- First appearance: as Animated character: "The Counter-Clock Incident" (1974) (The Animated Series) Live-action appearance: "Strange New Worlds" (2022) (Strange New Worlds)
- Created by: John Culver
- Portrayed by: Adrian Holmes (2022)
- Voiced by: James Doohan (Star Trek: The Animated Series)

In-universe information
- Species: Human
- Gender: Male
- Affiliation: Starfleet
- Spouse: Sarah April

= Robert April =

Fictional character

Robert April is a fictional character in the Star Trek media franchise. April was the USS Enterprise's first commanding officer, preceding Captain Christopher Pike.

The character first appeared in the Star Trek: The Animated Series episode "The Counter-Clock Incident" (1974), in which he is voiced by James Doohan. April's first live-action appearance was in the pilot episode of Star Trek: Strange New Worlds (2022), in which he is portrayed by Adrian Holmes.

==Development and casting==
A prison chaplain named "Robert April" appears in two episodes of Have Gun – Will Travel (1957–63), for which Star Trek creator Gene Roddenberry wrote. The name stuck with Roddenberry, and "Robert M. April" commanded the starship Yorktown in his 1964 Star Trek proposal to CBS. The captain's name was changed to "Christopher Pike" when NBC accepted the Star Trek project later that year.
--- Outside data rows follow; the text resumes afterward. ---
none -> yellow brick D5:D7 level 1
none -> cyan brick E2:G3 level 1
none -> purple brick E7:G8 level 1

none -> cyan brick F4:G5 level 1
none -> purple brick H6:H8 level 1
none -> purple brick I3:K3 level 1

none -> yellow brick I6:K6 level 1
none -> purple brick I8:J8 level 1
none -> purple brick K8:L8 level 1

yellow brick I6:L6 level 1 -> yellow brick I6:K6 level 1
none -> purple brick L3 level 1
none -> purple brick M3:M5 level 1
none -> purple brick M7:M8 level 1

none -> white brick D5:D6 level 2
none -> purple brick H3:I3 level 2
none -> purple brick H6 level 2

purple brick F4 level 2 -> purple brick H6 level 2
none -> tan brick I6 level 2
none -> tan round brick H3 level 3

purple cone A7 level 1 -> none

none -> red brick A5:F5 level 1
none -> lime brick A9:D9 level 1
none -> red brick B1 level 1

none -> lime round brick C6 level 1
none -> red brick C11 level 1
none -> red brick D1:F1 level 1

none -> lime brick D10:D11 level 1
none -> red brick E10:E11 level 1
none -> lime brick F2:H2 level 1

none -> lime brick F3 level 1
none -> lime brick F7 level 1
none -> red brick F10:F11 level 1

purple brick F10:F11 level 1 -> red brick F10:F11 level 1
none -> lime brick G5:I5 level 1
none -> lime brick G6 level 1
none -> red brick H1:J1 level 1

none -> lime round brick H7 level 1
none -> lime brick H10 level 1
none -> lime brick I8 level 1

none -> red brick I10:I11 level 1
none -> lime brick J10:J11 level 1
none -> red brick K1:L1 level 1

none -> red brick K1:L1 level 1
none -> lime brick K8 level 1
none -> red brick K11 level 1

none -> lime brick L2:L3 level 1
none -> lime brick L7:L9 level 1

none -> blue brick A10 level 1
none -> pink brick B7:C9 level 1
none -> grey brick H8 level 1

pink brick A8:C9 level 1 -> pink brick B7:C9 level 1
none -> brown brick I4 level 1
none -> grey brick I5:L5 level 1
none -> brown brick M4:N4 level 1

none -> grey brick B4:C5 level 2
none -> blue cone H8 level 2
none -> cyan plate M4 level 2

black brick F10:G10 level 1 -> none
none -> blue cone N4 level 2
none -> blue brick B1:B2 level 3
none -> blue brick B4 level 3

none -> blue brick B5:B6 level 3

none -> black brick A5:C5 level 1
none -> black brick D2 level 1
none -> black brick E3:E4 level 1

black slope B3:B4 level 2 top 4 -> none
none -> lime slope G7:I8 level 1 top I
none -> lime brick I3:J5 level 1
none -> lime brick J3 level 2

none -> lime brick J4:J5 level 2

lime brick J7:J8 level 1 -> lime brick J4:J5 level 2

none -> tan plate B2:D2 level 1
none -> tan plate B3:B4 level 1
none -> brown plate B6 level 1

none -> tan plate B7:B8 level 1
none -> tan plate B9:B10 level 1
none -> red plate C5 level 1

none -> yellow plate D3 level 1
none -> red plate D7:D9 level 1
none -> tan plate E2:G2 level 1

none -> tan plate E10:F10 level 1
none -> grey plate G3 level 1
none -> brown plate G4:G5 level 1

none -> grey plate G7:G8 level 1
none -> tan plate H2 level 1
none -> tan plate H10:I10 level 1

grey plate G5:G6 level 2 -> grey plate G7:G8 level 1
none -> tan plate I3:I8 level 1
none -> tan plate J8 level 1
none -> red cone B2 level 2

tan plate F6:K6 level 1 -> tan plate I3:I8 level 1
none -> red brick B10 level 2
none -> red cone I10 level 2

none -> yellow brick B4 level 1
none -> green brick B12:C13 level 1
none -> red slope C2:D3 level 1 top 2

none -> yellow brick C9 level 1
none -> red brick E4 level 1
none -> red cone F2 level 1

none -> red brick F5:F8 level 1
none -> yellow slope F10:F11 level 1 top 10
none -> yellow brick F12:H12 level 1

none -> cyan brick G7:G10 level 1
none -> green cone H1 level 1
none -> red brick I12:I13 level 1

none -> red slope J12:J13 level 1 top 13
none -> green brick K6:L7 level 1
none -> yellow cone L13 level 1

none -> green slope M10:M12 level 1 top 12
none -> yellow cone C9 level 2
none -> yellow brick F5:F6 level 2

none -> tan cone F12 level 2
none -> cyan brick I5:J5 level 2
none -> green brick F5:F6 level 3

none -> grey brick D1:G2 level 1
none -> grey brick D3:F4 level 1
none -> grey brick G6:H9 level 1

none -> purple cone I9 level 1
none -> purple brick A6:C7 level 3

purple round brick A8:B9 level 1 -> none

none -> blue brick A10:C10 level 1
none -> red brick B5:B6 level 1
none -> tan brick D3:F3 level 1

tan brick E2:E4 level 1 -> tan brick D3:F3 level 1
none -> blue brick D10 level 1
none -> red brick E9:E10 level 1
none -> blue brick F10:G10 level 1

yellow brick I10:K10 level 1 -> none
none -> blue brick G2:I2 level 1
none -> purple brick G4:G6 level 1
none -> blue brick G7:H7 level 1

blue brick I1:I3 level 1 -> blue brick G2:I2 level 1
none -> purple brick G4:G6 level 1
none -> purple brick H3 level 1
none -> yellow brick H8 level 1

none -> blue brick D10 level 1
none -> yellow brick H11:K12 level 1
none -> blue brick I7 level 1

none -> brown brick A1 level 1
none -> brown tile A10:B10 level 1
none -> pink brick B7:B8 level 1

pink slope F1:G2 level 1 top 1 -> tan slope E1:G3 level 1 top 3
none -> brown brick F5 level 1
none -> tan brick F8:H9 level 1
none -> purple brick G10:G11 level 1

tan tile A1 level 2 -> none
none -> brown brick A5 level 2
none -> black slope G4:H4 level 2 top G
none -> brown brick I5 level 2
Fred Bronson (writing as John Culver) came up with the idea of the Enterprise having a captain who preceded Pike for "The Counter-Clock Incident". He selected the name "Robert April" from Roddenberry's original list of possible Enterprise captain names.

During the development of Star Trek: Strange New Worlds, Adrian Holmes submitted two taped auditions for the role. Producer Henry Alonso Myers said Holmes had the gravitas to play April, who is "mythic" by virtue of being the first captain of the Enterprise.

==Depiction==
=== Television ===
====Star Trek: The Animated Series (1974)====
In "The Counter-Clock Incident", the Enterprise crew begins to rapidly age in reverse. The old age of Commodore April and his wife Sarah (voiced by Nichelle Nichols) affords them more time at maturity, allowing them to save the crew and undo the reverse aging process.

====Star Trek: Strange New Worlds (2022)====
In the pilot episode of Star Trek: Strange New Worlds, April (now an Admiral) orders Captain Pike, in command of the Enterprise, on a rescue mission. Although Pike violates General Order 1 on the mission, April uses his influence with Starfleet Command to keep Pike from being charged.

==== References ====
April is listed as one of Starfleet's most decorated officers in the Star Trek: Discovery episode "Choose Your Pain" (2017), along with Jonathan Archer, Matthew Decker ("The Doomsday Machine"), Philippa Georgiou, and Christopher Pike. In the second season's "Brother" (2019), Pike states that he was April's first officer aboard the Enterprise.

=== Literature ===
April appears in the novels Final Frontier (1988) and Best Destiny (1992) by Diane Carey as the captain of the Enterprise. Carey's version of April comes from Coventry, and he wears cardigan sweaters over his uniform due to a blood disorder that causes him to feel slightly chilly most of the time. Lacking a "live action" image of April, designer and author Michael Okuda created a collage of Roddenberry's head on William Shatner's body to illustrate April in The Star Trek Encyclopedia (1994). April is militaristic in the Star Trek: Early Voyages comics (1997–1998), and another timeline's version of April appears in a comic prologue to Star Trek Into Darkness, "Countdown to Darkness" (2013).

== Reception ==
Timothy Donohoo, writing for CBR.com, said Robert April "had elements of both Kirk and Pike", noting that he was heroic but also faced with self-doubt about his leadership. He said the character concept was "revolutionary in many ways" because "the idea of the hero doubting himself and questioning his own actions" was rare in that era's movie and television scripts.

"The Counter-Clock Incident" writer Fred Bronson thanked Adrian Holmes for "bring[ing April] to life" in Strange New Worlds. Michael Okuda, who created the photo-collage depiction of April for The Star Trek Encyclopedia, also commended Holmes's casting. Keith DeCandido said outcry over casting a dark-skinned actor as April, having been previously depicted with light skin in animation and print, "has served as a nice way of revealing the racists among Trek fans". Screen Rant said April's re-envisioning "does not disappoint" and is "part of the fun" of Strange New Worlds reiterating on 1960s-era Star Trek characters.